● Extract to read:
····················
Kronecker product and vectorization of tensor modal product

195 Views Asked by At

Given a tensor $\mathcal{S}\in\mathbb{R}^{n_1\times\ldots\times n_d}$ and a matrix $M\in \mathbb{R}^{m_k\times n_k}$, let $\mathcal{A}$ be the modal product of $\mathcal{S}$ and $M$ along the $k$-th mode, i.e. $\mathcal{A}_{(k)}=M \mathcal{S}_{(k)}$. I would like to show the formula $$\operatorname{vec}({\mathcal{A}})=(I_{n_{k+1}\ldots n_d}\otimes M\otimes I_{n_1\ldots n_{k-1}})\cdot \operatorname{vec}(\mathcal{S}).$$ I understand how to show it when $k = 1$ because then $$\operatorname{vec}(\mathcal{A}) = \operatorname{vec}(\mathcal{A}_{(1)})=\operatorname{vec}(M\mathcal{S}_{(1)}) = \operatorname{vec}(M\mathcal{S}_{(1)}I_{n_2\ldots n_d})=(I_{n_2\ldots n_d}\otimes M)\operatorname{vec}(\mathcal{S}_{(1)}) = (I_{n_2}\otimes \ldots \otimes I_{n_d}\otimes M)\operatorname{vec}(\mathcal{S})$$ where I used the identiy $\operatorname{vec}(ABC) = (C^T\otimes A)\operatorname{vec}(B)$. However, if $k\neq 1$, it seems we don't have the identity $\operatorname{vec}(\mathcal{A}) = \operatorname{vec}(\mathcal{A}_{(k)})$, so how do I deal with those cases?
····················
● Dataset content:
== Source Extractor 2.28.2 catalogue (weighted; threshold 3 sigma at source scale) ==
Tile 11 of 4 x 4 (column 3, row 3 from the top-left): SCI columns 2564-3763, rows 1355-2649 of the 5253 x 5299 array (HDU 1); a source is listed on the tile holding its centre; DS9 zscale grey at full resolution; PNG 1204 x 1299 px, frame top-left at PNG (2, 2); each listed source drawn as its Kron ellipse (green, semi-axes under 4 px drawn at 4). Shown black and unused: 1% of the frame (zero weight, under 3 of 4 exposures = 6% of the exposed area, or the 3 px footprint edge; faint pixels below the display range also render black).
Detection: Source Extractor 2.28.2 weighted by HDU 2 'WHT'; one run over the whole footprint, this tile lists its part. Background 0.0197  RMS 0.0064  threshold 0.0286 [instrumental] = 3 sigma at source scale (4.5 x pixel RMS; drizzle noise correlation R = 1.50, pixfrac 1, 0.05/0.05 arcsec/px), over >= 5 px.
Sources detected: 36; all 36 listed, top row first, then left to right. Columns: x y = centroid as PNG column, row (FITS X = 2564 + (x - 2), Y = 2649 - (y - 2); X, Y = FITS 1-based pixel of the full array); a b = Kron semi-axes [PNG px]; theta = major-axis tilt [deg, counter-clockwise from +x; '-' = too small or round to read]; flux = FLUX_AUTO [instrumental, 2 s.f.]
····················
● Objectives:
a – In the Kronecker product question, why does the asker find the case k = 1 easy to prove but get stuck when k ≠ 1?
b – According to the Kronecker product question, what are the dimensions of the matrix M?
c – Write the next part of the Kronecker product question, picking up after its last sentence.

● Exercise results:
a – When k = 1, vec(𝒜) equals vec(𝒜₍₁₎) = vec(M𝒮₍₁₎), so the asker can write this as vec(M𝒮₍₁₎I) and apply the identity vec(ABC) = (Cᵀ ⊗ A)vec(B). When k ≠ 1, vec(𝒜) does not seem to equal vec(𝒜₍ₖ₎), so that route is not available.

b – M is an m_k × n_k matrix.

c –
NB: Here $\mathcal{A}_{(k)}$ denotes the modal unfolding of the tensor $\mathcal{A}$ along the mode $k$ which is completely defined by $$\mathcal{A}_{(k)}(\hat{i}_k, \operatorname{col}(\hat{i}_k, \hat{n}_k)) = \mathcal{A}(i)$$ where $\hat{i}_k=[i_1,\ldots, i_{k-1},i_{k+1},\ldots i_d]$, $\hat{n}_k=[n_1,\ldots, n_{k-1},n_{k+1},\ldots n_d]$ and $\operatorname{col}(i,n)=i_1+(i_2-1)n_1+(i_3-1)n_1n_2+\ldots + (i_d-1)n_1\ldots n_{d-1}$.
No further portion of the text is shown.